● **What to do**
Gather up every line from the entries below that uses the word "wash".

● **Dataset entries**
------------------------
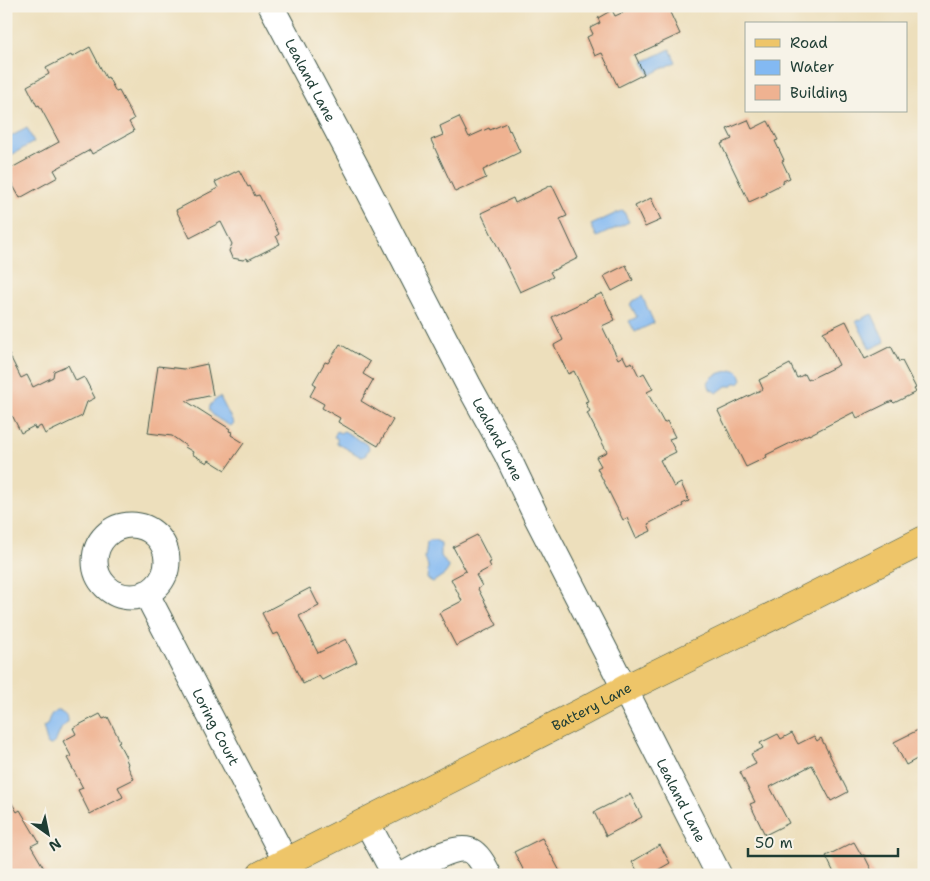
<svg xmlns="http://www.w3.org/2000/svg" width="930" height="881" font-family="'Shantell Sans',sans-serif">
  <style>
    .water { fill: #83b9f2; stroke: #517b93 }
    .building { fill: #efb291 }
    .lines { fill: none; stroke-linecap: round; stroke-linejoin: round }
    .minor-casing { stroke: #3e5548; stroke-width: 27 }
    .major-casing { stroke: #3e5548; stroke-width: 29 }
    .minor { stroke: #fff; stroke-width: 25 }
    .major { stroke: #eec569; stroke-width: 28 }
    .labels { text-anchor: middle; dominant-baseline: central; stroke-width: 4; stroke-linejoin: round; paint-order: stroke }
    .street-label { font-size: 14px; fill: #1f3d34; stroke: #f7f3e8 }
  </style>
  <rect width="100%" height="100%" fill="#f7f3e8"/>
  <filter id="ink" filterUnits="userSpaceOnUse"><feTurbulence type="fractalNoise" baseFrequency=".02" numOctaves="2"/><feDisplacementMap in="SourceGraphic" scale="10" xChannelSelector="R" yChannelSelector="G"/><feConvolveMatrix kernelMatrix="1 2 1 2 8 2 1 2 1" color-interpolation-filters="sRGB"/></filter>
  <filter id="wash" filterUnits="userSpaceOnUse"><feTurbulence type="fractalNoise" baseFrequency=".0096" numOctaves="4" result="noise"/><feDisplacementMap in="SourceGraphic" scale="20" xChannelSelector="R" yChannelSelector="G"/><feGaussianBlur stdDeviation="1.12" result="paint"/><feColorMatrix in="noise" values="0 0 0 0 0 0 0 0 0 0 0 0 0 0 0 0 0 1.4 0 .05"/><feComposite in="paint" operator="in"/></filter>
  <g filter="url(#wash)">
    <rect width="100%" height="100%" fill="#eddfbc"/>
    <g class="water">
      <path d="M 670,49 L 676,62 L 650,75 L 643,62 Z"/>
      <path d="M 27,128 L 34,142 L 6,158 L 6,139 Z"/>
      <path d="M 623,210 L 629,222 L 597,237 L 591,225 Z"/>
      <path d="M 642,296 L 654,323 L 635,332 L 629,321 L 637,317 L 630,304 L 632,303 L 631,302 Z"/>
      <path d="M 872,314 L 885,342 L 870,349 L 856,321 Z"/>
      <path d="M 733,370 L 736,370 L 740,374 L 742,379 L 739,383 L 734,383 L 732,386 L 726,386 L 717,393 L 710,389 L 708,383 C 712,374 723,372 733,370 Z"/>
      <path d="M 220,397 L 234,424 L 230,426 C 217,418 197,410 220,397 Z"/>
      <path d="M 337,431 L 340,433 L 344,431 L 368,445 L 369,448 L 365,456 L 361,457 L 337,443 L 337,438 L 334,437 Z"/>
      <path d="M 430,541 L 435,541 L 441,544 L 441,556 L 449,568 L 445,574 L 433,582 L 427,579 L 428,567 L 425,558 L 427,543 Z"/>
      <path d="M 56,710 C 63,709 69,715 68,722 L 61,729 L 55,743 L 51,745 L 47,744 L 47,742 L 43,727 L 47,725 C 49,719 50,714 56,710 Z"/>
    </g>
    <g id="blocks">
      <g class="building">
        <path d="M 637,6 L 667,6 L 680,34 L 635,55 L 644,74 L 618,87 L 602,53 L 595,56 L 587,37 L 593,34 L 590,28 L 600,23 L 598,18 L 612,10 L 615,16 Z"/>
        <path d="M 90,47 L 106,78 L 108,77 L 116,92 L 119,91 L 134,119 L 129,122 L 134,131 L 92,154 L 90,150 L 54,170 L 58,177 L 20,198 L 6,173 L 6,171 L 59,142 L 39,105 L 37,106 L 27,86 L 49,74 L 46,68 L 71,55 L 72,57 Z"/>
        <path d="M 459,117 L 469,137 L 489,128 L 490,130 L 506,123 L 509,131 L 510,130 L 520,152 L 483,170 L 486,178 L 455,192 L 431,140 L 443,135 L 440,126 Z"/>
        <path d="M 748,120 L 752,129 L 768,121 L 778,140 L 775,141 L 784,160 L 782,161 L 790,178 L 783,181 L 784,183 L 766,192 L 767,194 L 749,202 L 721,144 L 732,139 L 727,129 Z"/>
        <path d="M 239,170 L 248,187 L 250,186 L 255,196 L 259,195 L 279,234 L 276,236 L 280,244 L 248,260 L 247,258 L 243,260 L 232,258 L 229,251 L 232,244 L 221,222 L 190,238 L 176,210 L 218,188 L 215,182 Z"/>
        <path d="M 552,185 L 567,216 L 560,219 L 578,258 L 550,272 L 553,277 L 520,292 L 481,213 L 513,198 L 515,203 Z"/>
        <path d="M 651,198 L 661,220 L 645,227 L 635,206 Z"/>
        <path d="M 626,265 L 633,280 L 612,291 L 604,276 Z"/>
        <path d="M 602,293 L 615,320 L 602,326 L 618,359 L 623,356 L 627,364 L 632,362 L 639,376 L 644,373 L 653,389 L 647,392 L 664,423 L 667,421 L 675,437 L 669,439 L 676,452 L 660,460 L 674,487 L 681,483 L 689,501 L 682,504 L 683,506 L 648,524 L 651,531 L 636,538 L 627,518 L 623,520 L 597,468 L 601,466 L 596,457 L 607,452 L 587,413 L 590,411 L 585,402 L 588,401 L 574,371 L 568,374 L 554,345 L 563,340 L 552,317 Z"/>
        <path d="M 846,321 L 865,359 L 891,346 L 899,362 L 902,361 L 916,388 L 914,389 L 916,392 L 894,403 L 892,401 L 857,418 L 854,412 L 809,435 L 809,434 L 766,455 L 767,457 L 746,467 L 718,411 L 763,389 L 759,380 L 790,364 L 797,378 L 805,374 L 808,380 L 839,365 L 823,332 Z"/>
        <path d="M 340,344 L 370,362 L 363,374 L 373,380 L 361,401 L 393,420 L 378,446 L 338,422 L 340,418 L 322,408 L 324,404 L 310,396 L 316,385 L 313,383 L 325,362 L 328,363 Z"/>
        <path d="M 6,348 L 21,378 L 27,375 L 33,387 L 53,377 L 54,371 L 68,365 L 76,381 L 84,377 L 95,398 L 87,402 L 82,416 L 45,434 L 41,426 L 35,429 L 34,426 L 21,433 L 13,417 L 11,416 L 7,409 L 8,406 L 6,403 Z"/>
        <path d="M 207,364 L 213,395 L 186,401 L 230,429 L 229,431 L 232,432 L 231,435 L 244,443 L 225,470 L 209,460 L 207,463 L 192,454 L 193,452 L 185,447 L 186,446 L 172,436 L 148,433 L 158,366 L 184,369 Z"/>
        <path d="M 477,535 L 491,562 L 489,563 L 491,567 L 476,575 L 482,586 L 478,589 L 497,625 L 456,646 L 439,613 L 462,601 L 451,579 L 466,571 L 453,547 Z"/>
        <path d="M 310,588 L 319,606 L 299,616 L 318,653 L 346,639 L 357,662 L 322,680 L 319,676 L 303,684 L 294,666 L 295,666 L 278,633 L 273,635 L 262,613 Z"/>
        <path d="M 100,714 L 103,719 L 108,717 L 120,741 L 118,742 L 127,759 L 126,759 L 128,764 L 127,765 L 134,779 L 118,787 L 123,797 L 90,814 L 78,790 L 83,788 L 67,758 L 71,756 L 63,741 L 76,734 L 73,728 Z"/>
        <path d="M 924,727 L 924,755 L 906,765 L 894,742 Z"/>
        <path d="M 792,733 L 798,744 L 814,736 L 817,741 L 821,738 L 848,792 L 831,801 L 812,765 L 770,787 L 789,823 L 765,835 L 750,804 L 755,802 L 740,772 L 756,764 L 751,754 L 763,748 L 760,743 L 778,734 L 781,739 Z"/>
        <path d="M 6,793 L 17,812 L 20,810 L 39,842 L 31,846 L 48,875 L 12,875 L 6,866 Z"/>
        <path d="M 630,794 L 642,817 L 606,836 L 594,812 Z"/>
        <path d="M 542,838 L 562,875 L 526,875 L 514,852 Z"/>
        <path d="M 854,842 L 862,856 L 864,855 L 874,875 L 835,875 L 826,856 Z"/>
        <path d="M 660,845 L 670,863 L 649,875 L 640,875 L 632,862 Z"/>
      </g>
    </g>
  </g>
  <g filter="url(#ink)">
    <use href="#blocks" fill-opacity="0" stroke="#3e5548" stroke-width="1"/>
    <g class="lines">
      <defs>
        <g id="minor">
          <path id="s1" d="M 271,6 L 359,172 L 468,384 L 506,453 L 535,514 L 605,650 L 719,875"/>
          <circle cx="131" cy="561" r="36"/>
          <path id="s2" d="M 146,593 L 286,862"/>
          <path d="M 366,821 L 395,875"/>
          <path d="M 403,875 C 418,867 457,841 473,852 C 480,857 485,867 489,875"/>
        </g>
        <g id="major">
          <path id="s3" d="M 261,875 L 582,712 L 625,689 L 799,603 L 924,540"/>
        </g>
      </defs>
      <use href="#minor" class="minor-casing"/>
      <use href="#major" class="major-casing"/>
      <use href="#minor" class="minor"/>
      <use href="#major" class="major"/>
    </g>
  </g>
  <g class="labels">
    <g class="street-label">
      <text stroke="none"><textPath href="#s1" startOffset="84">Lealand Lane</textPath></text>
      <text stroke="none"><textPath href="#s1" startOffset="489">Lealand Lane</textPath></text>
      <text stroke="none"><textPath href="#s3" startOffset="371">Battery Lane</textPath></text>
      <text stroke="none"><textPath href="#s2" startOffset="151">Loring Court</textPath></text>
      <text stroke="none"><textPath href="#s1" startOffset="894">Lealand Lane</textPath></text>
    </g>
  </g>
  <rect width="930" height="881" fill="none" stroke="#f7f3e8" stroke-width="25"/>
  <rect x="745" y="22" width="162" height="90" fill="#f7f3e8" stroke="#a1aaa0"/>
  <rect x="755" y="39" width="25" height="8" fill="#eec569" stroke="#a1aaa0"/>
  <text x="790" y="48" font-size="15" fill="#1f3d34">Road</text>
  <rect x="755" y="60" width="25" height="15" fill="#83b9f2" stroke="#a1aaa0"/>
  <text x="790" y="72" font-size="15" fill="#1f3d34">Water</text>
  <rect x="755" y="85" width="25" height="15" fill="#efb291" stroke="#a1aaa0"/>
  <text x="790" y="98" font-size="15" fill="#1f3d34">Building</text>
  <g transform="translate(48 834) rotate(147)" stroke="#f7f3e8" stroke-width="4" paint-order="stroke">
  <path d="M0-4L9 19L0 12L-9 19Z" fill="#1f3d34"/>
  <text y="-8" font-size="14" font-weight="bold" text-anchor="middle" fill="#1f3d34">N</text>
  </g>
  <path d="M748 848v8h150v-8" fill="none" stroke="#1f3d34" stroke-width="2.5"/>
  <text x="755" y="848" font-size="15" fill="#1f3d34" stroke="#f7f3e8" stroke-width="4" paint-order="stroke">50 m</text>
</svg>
------------------------
● **Your response**
  <filter id="wash" filterUnits="userSpaceOnUse"><feTurbulence type="fractalNoise" baseFrequency=".0096" numOctaves="4" result="noise"/><feDisplacementMap in="SourceGraphic" scale="20" xChannelSelector="R" yChannelSelector="G"/><feGaussianBlur stdDeviation="1.12" result="paint"/><feColorMatrix in="noise" values="0 0 0 0 0 0 0 0 0 0 0 0 0 0 0 0 0 1.4 0 .05"/><feComposite in="paint" operator="in"/></filter>
  <g filter="url(#wash)">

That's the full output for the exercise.